Supplied data –
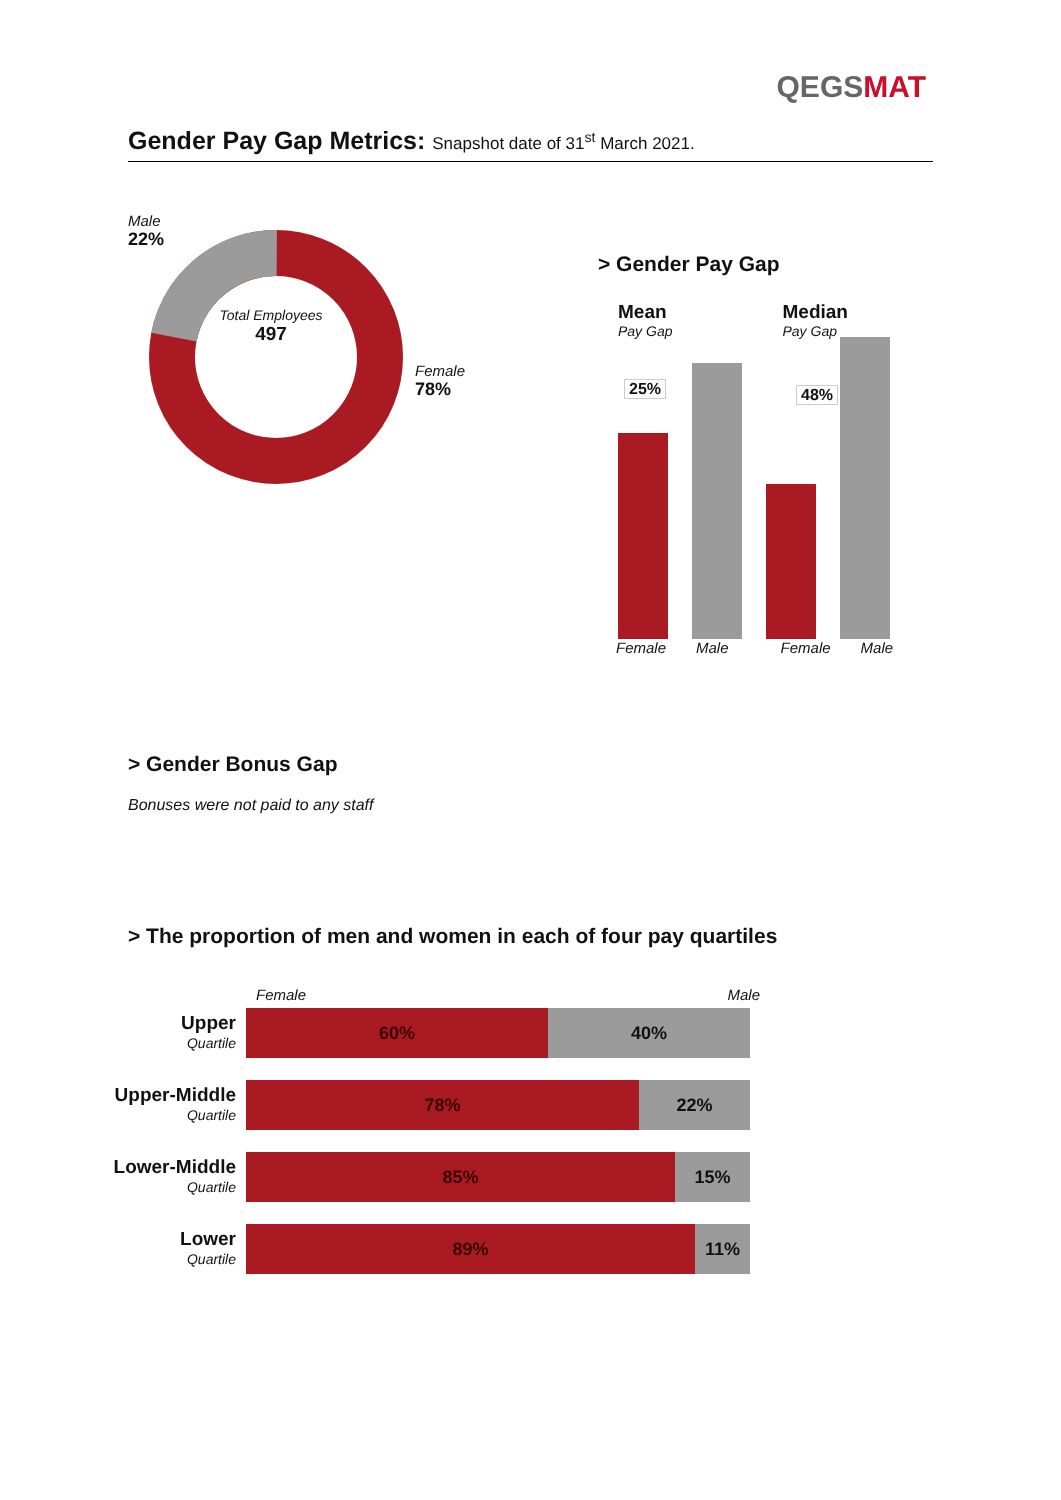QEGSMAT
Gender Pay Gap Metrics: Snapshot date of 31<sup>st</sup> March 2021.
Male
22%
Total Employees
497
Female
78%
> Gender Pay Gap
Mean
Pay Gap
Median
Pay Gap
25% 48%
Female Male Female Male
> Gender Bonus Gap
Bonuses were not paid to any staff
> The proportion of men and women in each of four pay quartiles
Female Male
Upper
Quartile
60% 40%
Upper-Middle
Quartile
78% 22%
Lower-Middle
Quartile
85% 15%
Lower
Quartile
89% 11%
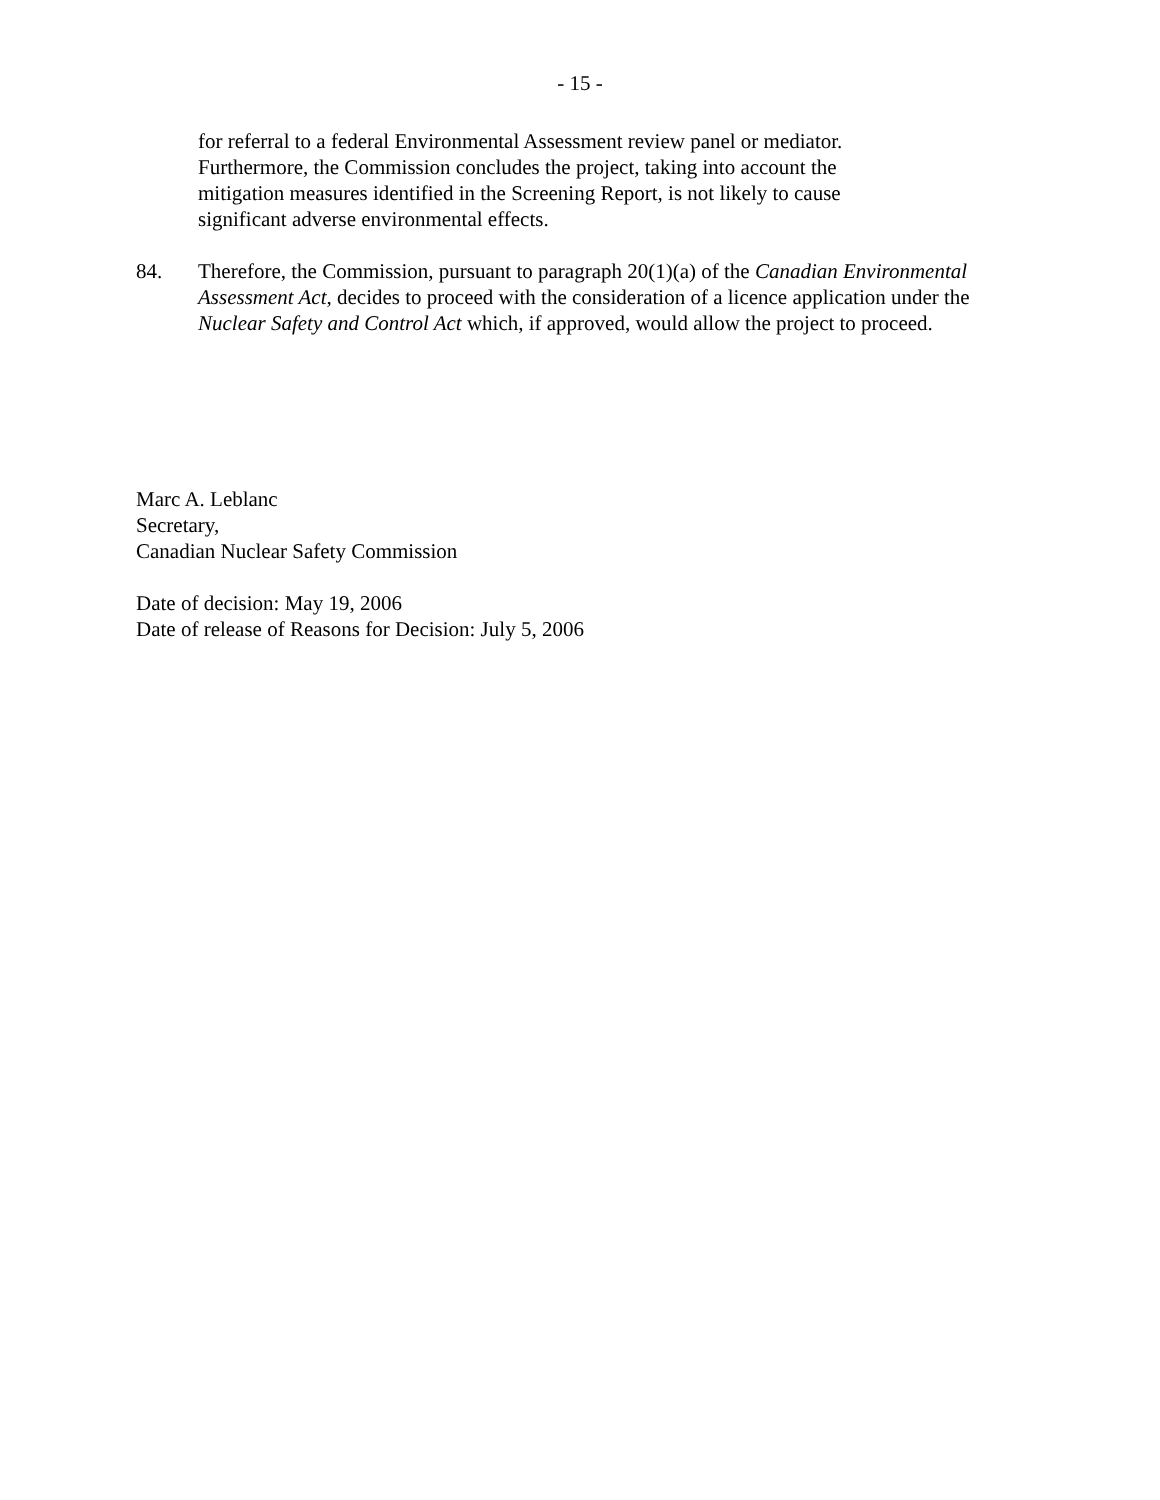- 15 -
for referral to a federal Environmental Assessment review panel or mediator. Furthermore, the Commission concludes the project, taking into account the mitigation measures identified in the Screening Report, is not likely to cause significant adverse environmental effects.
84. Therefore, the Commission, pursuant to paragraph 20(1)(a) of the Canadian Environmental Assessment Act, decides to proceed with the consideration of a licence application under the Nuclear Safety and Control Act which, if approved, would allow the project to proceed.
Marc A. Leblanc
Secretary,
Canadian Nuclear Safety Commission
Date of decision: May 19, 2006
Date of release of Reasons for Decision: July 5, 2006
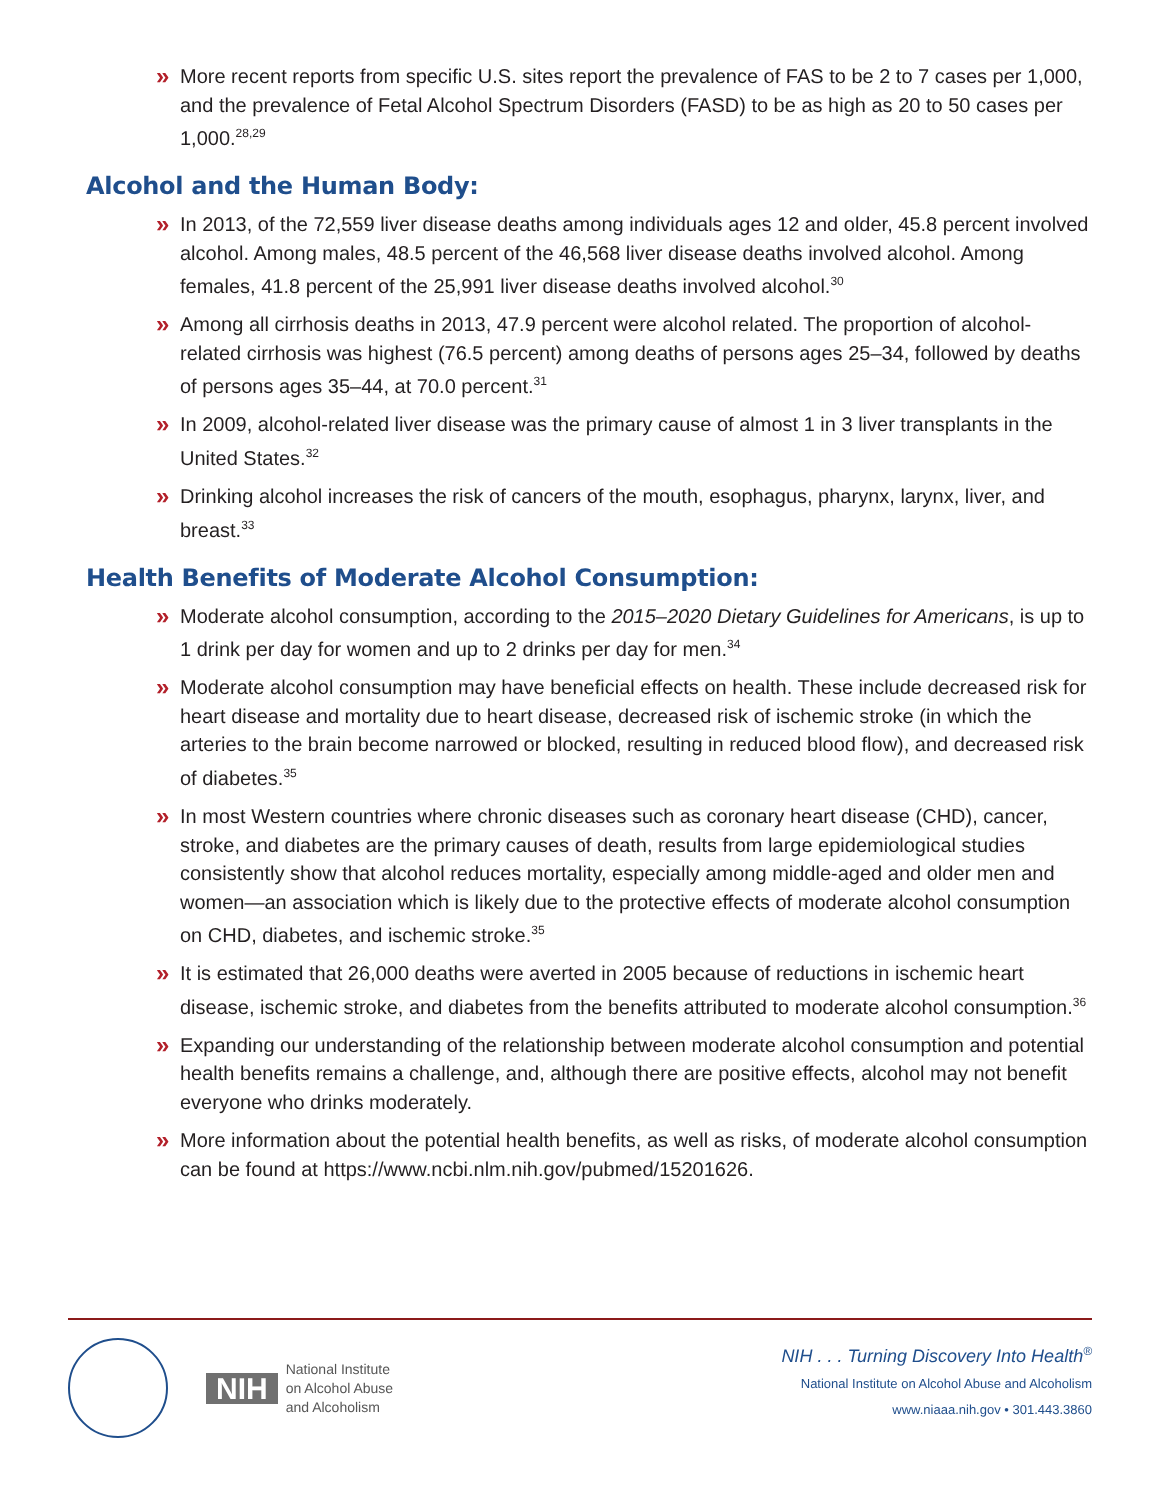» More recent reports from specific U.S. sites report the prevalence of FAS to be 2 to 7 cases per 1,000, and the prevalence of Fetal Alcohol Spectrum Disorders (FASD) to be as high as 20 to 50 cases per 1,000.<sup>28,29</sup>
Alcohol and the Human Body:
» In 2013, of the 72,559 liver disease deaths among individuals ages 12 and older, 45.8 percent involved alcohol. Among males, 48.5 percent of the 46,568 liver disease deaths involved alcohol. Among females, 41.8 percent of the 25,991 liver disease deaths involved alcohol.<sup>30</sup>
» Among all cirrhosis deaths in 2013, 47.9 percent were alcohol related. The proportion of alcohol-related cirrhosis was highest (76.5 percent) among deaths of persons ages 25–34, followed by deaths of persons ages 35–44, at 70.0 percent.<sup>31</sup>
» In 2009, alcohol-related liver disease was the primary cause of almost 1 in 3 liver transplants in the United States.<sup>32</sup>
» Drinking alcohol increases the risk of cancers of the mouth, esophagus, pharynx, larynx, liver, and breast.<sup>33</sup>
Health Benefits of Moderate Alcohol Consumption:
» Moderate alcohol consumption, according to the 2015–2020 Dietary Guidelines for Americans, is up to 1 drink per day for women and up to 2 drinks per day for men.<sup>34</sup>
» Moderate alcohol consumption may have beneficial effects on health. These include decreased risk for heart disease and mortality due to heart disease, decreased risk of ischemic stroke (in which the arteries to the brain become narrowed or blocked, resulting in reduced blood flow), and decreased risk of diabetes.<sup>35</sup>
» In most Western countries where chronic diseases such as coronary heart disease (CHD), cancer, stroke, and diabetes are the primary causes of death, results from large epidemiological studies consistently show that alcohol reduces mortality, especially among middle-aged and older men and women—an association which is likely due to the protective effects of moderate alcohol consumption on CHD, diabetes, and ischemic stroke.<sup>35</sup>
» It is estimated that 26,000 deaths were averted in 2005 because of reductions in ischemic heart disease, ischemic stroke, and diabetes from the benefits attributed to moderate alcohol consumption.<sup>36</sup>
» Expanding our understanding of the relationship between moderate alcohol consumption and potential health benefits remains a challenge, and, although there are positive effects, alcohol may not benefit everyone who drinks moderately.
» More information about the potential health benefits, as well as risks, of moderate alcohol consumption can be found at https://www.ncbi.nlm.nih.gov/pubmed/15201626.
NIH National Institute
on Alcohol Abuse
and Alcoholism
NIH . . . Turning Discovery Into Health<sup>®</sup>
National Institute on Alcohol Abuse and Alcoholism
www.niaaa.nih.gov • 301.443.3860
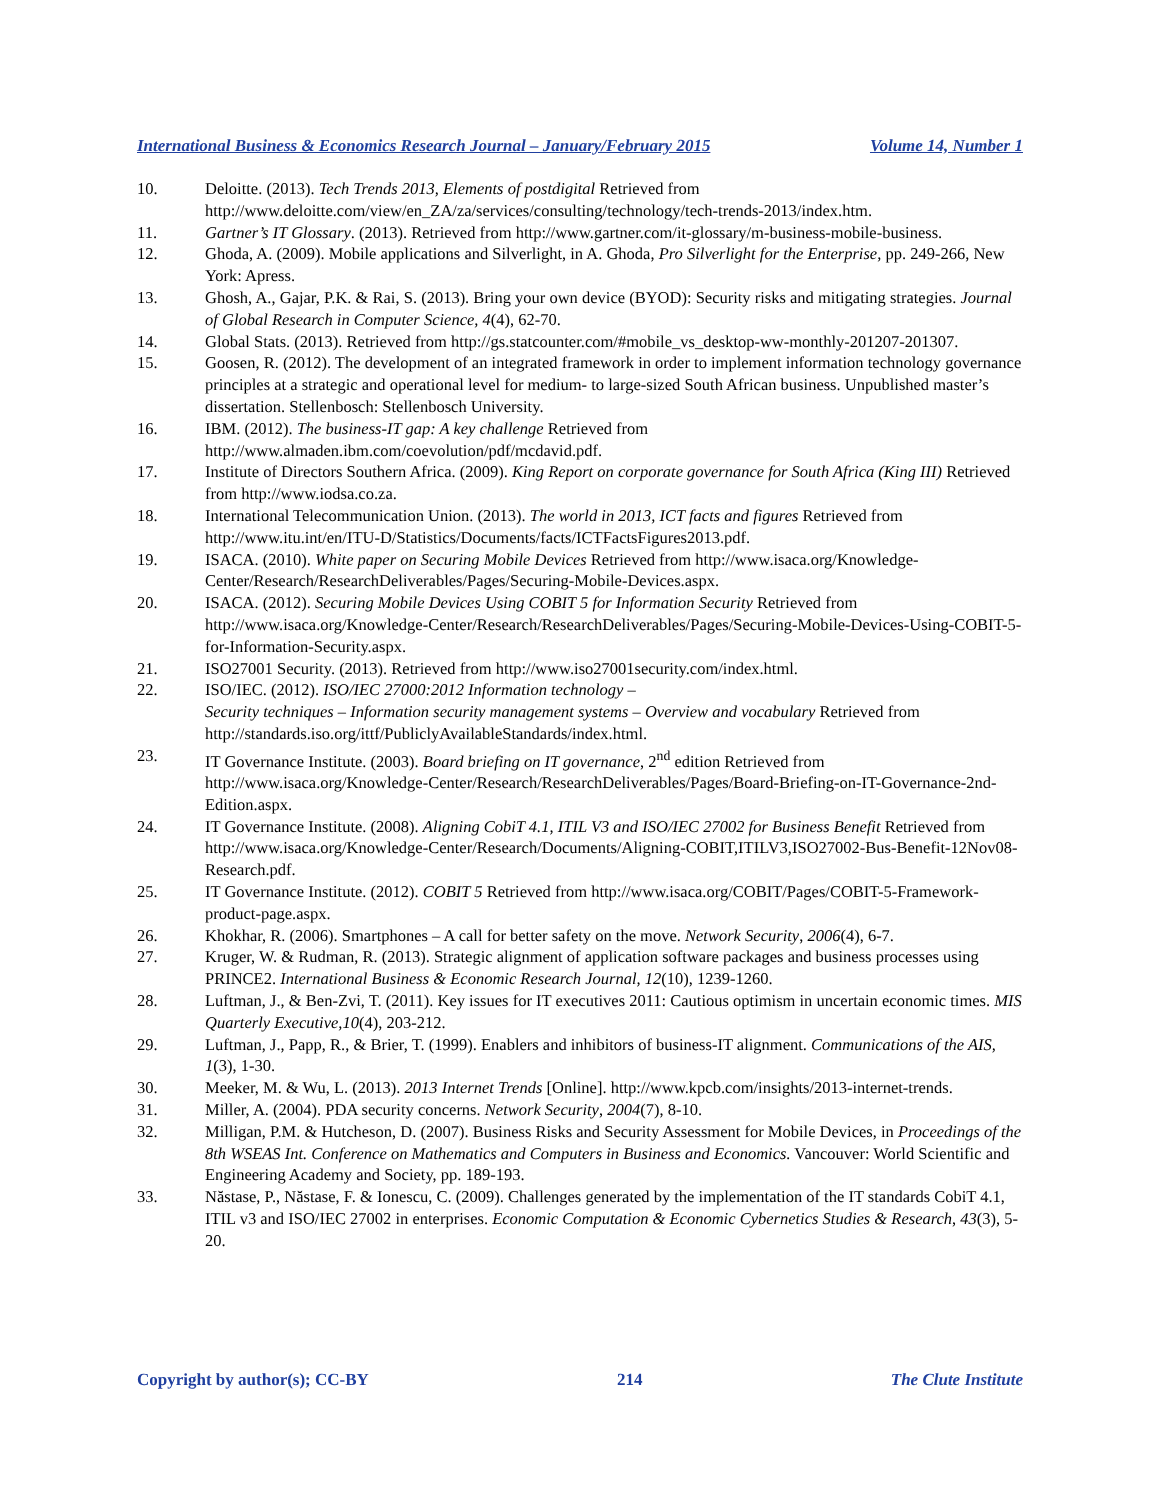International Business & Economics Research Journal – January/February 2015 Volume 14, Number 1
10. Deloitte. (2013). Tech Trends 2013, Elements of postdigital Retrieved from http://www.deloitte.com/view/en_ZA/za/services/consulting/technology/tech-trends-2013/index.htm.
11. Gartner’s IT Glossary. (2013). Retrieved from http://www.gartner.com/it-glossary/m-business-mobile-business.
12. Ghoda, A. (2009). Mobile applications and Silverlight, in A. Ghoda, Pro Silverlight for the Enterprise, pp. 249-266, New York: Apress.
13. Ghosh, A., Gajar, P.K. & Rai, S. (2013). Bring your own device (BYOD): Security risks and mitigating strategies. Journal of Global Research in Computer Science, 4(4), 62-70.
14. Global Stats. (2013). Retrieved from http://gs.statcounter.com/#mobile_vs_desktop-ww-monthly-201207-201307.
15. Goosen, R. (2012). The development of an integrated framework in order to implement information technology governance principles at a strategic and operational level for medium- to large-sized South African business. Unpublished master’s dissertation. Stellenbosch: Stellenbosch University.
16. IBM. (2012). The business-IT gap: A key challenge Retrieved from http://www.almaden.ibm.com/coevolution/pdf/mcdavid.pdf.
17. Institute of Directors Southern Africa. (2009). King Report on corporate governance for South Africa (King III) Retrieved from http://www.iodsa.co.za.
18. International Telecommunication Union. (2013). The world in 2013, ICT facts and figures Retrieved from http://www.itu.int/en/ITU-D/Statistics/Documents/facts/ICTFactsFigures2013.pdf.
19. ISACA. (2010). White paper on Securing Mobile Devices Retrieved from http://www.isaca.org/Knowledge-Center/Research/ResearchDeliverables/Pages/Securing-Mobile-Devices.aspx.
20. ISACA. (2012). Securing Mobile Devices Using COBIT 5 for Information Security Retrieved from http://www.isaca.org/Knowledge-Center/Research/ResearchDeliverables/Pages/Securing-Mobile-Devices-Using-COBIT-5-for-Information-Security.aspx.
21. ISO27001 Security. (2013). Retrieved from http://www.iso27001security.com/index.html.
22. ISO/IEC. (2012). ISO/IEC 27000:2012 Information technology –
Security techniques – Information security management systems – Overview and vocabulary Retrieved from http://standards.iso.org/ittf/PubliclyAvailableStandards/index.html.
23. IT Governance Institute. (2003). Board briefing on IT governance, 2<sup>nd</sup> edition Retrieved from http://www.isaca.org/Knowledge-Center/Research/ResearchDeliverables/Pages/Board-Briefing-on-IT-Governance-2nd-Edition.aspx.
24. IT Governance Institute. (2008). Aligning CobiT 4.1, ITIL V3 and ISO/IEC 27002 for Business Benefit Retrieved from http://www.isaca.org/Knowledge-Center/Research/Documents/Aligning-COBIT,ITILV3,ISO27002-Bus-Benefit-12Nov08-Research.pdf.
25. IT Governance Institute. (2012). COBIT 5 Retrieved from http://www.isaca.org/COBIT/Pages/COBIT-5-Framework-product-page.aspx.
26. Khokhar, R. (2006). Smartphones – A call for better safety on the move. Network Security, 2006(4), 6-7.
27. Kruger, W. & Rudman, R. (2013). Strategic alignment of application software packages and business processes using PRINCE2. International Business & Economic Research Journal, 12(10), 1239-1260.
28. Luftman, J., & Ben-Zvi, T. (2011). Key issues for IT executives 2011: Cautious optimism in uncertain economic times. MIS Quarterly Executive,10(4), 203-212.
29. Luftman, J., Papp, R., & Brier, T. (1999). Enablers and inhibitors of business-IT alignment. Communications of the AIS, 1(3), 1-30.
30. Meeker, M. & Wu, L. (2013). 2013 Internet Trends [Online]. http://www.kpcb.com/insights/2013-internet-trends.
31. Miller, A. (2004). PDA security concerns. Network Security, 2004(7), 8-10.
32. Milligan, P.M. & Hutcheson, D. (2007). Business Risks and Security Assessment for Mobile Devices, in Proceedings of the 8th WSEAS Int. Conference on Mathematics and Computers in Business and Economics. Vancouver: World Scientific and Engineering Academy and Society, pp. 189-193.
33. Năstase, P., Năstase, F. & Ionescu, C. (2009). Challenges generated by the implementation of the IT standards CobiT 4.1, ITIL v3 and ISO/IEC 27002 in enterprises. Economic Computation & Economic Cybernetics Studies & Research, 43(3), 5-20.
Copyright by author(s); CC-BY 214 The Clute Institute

How to complete this task –
Using the data above, reproduce exactly the lines between those holding "13. Ghosh, A., Gajar, P.K." and "Security techniques –", inclusive, and no others.

Task output –
13. Ghosh, A., Gajar, P.K. & Rai, S. (2013). Bring your own device (BYOD): Security risks and mitigating strategies. Journal of Global Research in Computer Science, 4(4), 62-70.
14. Global Stats. (2013). Retrieved from http://gs.statcounter.com/#mobile_vs_desktop-ww-monthly-201207-201307.
15. Goosen, R. (2012). The development of an integrated framework in order to implement information technology governance principles at a strategic and operational level for medium- to large-sized South African business. Unpublished master’s dissertation. Stellenbosch: Stellenbosch University.
16. IBM. (2012). The business-IT gap: A key challenge Retrieved from http://www.almaden.ibm.com/coevolution/pdf/mcdavid.pdf.
17. Institute of Directors Southern Africa. (2009). King Report on corporate governance for South Africa (King III) Retrieved from http://www.iodsa.co.za.
18. International Telecommunication Union. (2013). The world in 2013, ICT facts and figures Retrieved from http://www.itu.int/en/ITU-D/Statistics/Documents/facts/ICTFactsFigures2013.pdf.
19. ISACA. (2010). White paper on Securing Mobile Devices Retrieved from http://www.isaca.org/Knowledge-Center/Research/ResearchDeliverables/Pages/Securing-Mobile-Devices.aspx.
20. ISACA. (2012). Securing Mobile Devices Using COBIT 5 for Information Security Retrieved from http://www.isaca.org/Knowledge-Center/Research/ResearchDeliverables/Pages/Securing-Mobile-Devices-Using-COBIT-5-for-Information-Security.aspx.
21. ISO27001 Security. (2013). Retrieved from http://www.iso27001security.com/index.html.
22. ISO/IEC. (2012). ISO/IEC 27000:2012 Information technology –
Security techniques – Information security management systems – Overview and vocabulary Retrieved from http://standards.iso.org/ittf/PubliclyAvailableStandards/index.html.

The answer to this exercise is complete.